Content starts

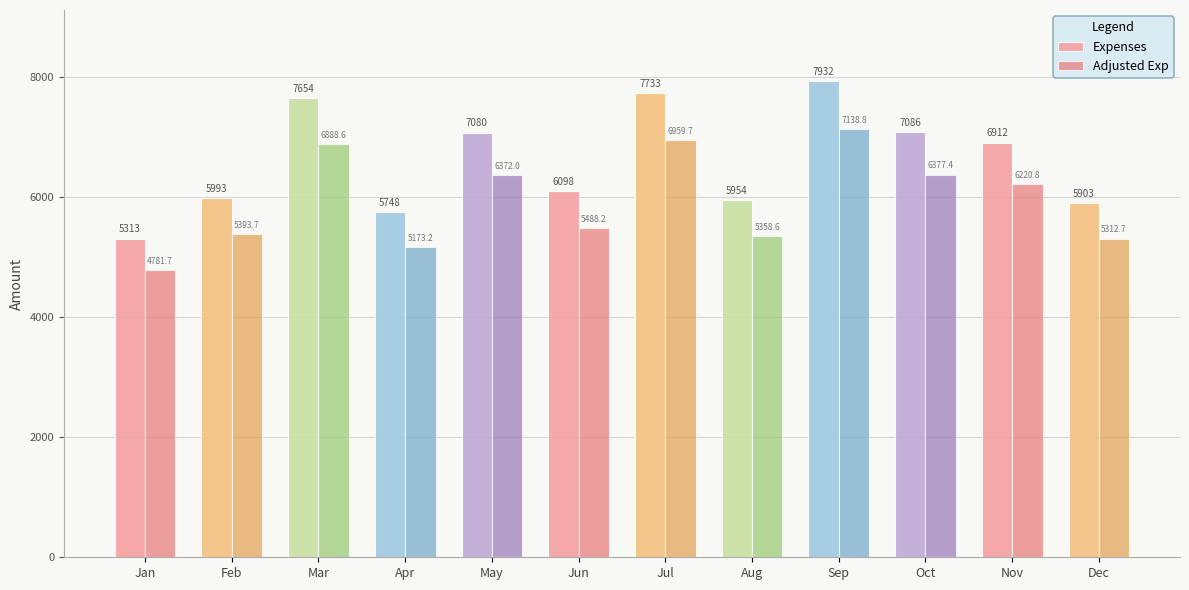

List the labels in order of Adjusted Exp value, smallest first.

Jan, Apr, Dec, Aug, Feb, Jun, Nov, May, Oct, Mar, Jul, Sep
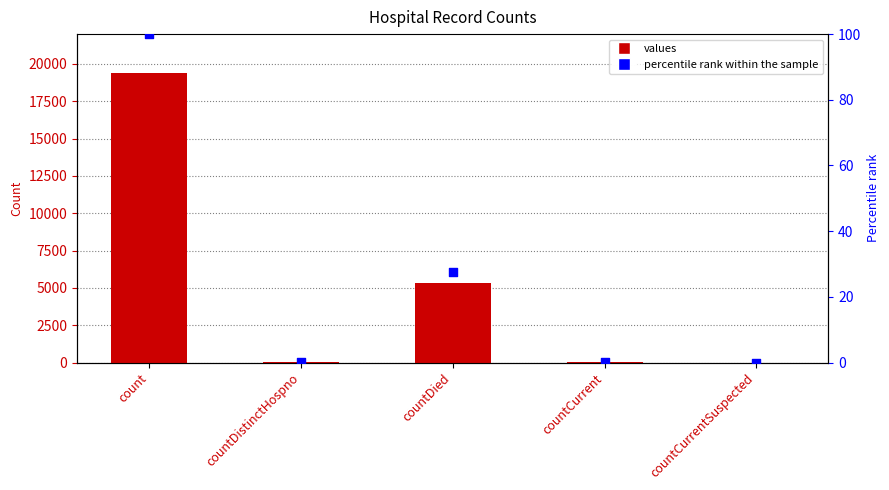

What is the total value across all series at countDistinctHospno?

38.2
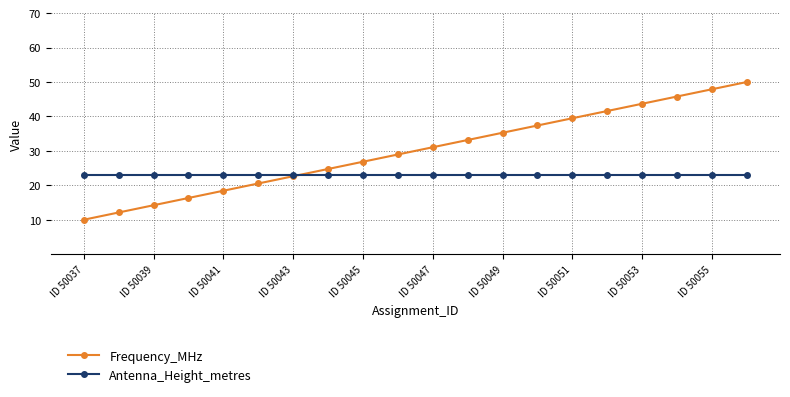

Which series has the largest total across all categories?

Frequency_MHz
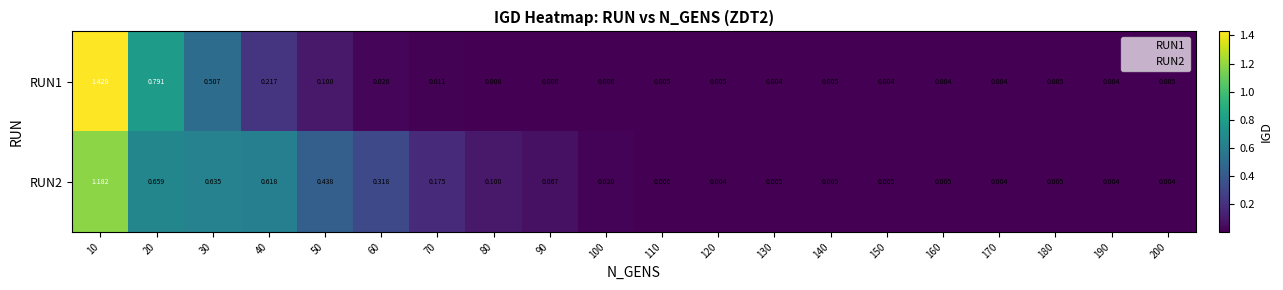

Between 50 and 190, which series saw the biggest shift?

RUN2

Content ends

> **What to produce**
Copy out every line from the one containing "Between 50 and" through the end of the items, both included.

> **Your response**
Between 50 and 190, which series saw the biggest shift?

RUN2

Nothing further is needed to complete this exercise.